┌──

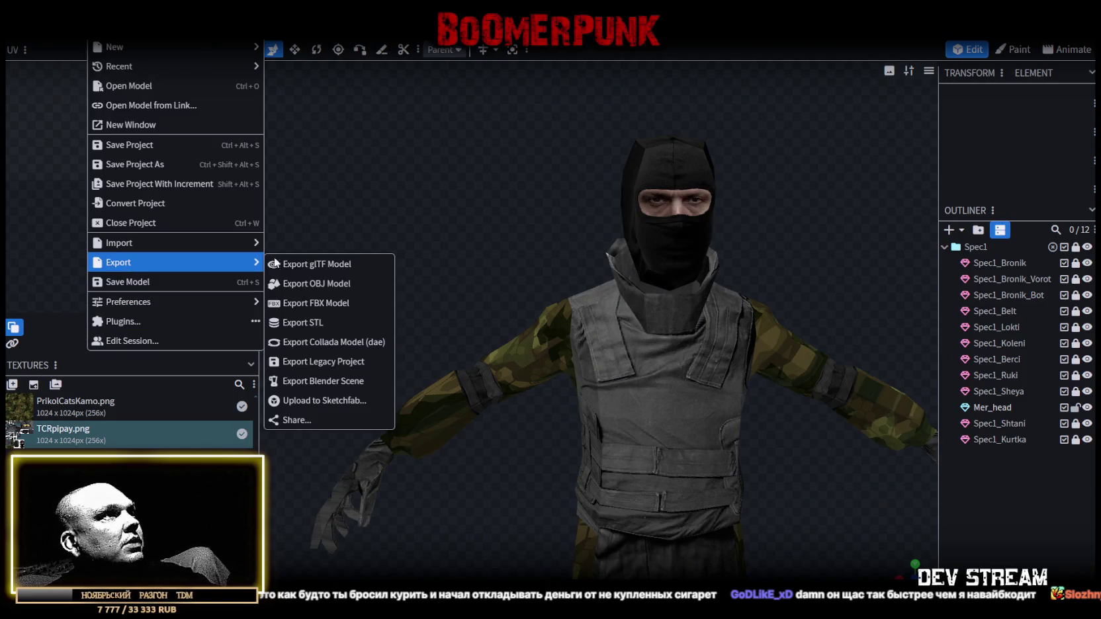
left_click(352, 306)
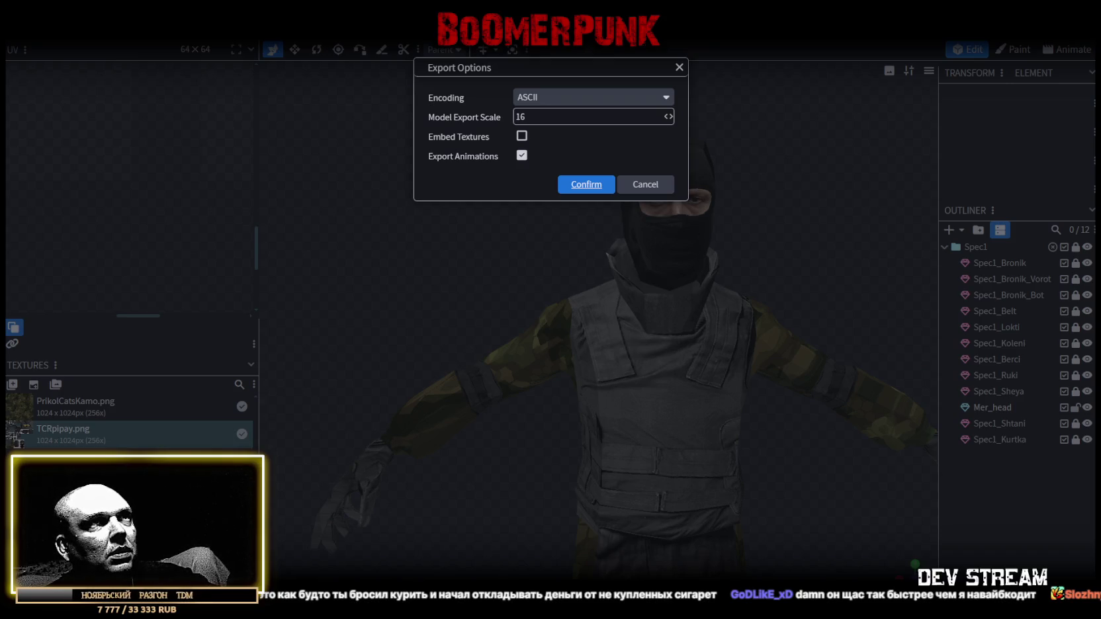
key("Return")
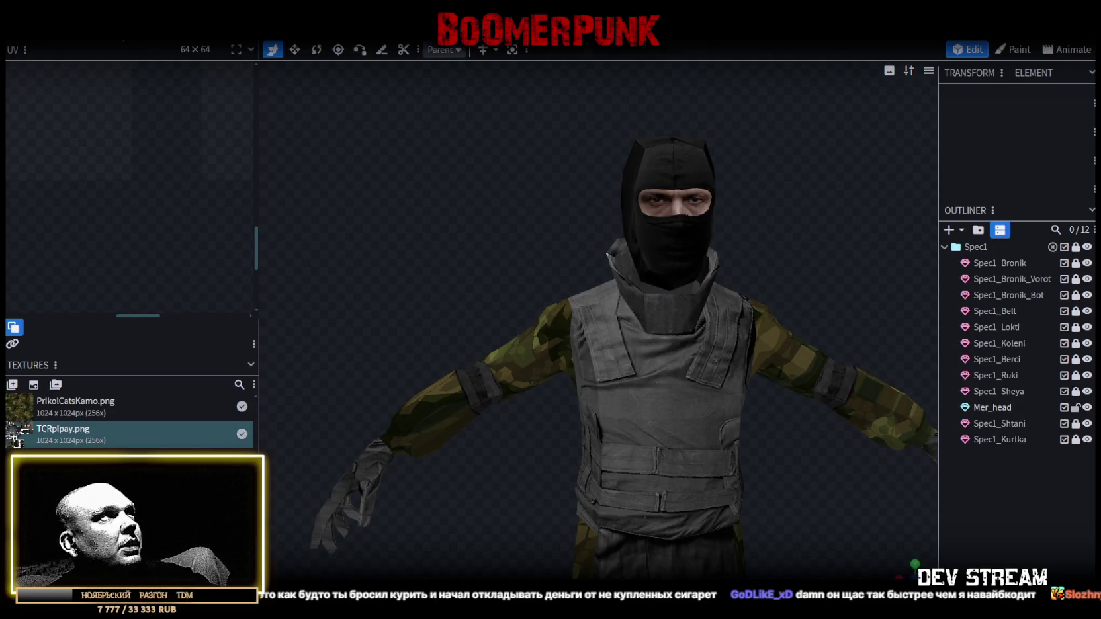
key("alt+Tab")
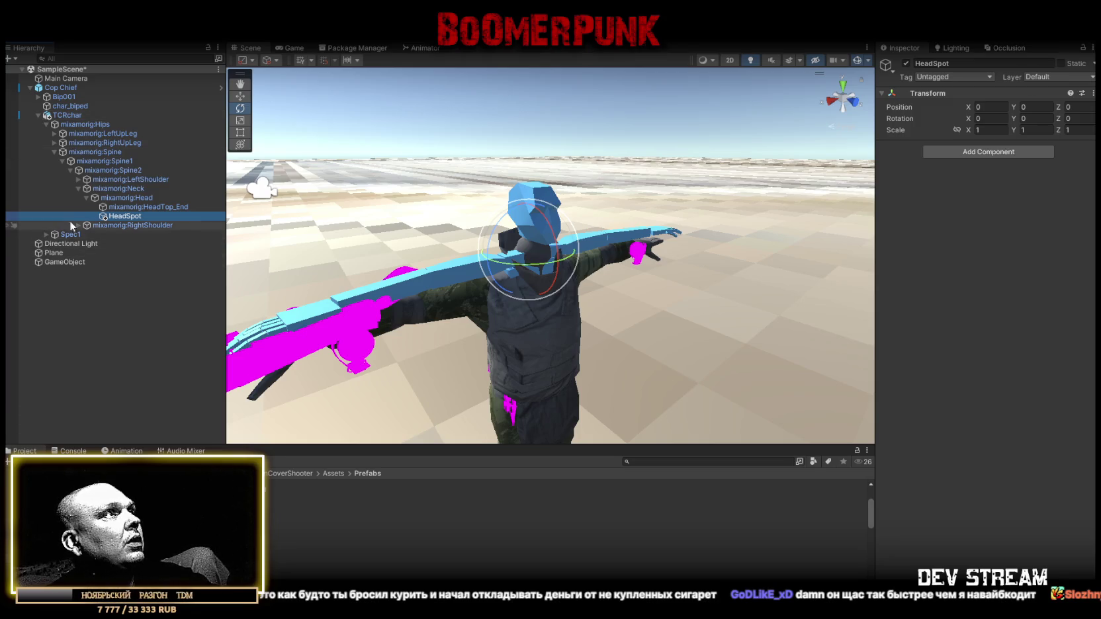
Unpack the Cop Chief prefab instance and rename it TRCchaters
right_click(59, 87)
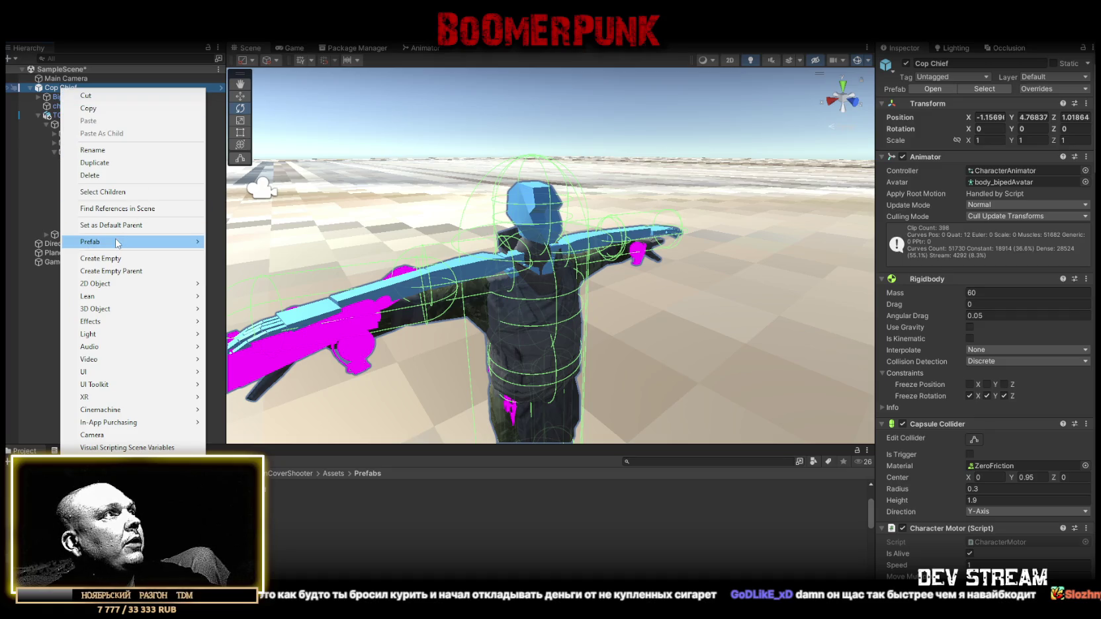
mouse_move(126, 242)
left_click(281, 292)
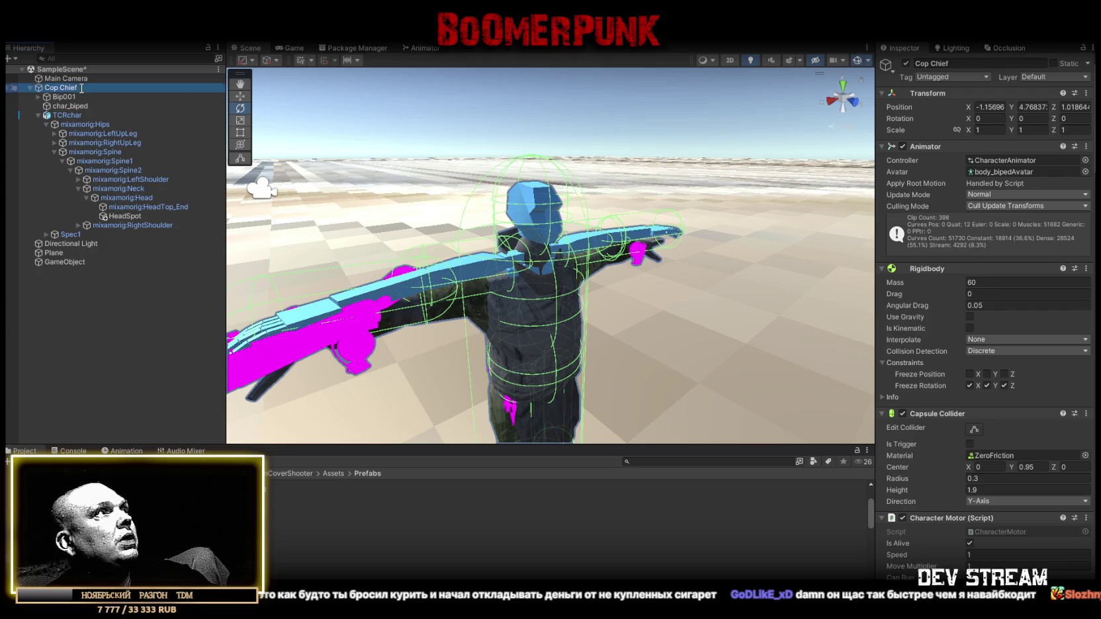
key("F2")
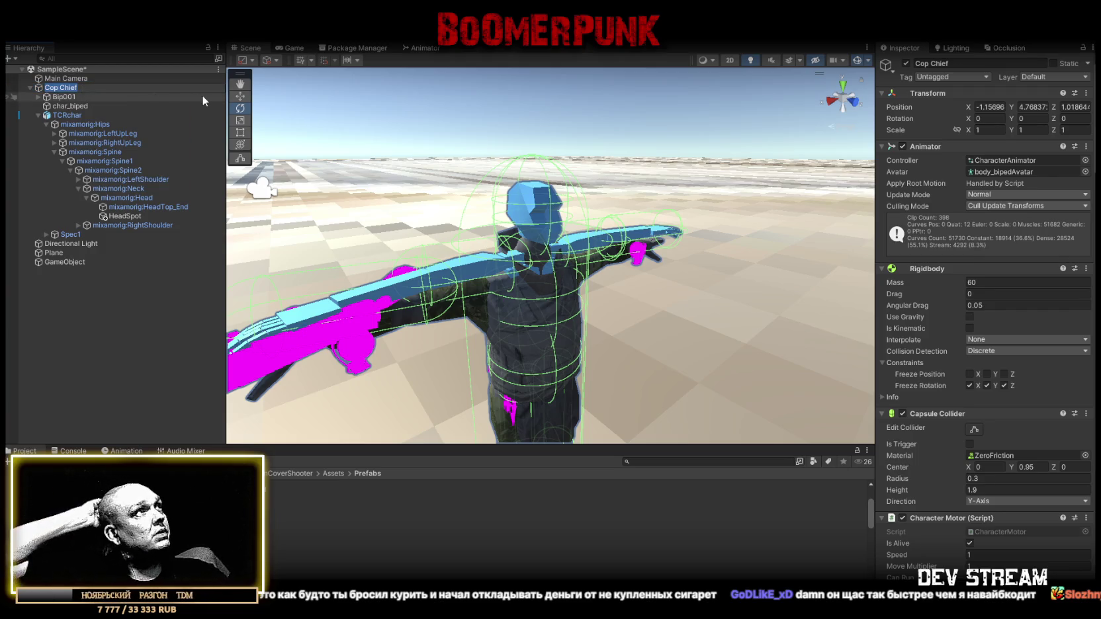
type("TRC")
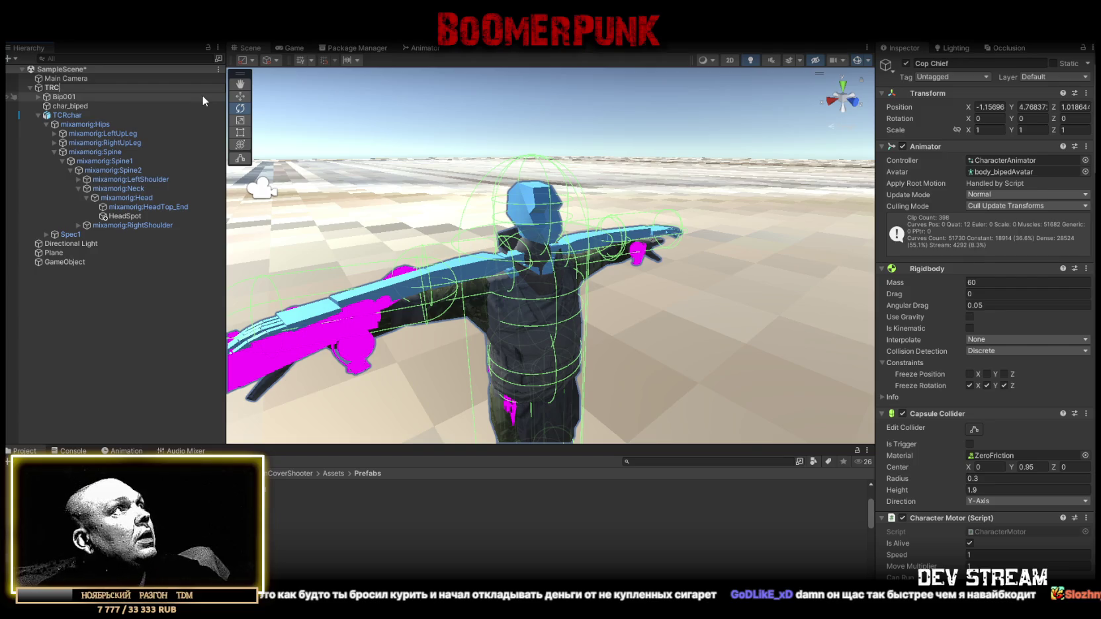
type("char")
key("BackSpace")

└──

Make an exact copy of the listing above, omitting the pictures.

left_click(352, 306)
key("Return")
key("alt+Tab")
Unpack the Cop Chief prefab instance and rename it TRCchaters
right_click(59, 87)
mouse_move(126, 242)
left_click(281, 292)
key("F2")
type("TRC")
type("char")
key("BackSpace")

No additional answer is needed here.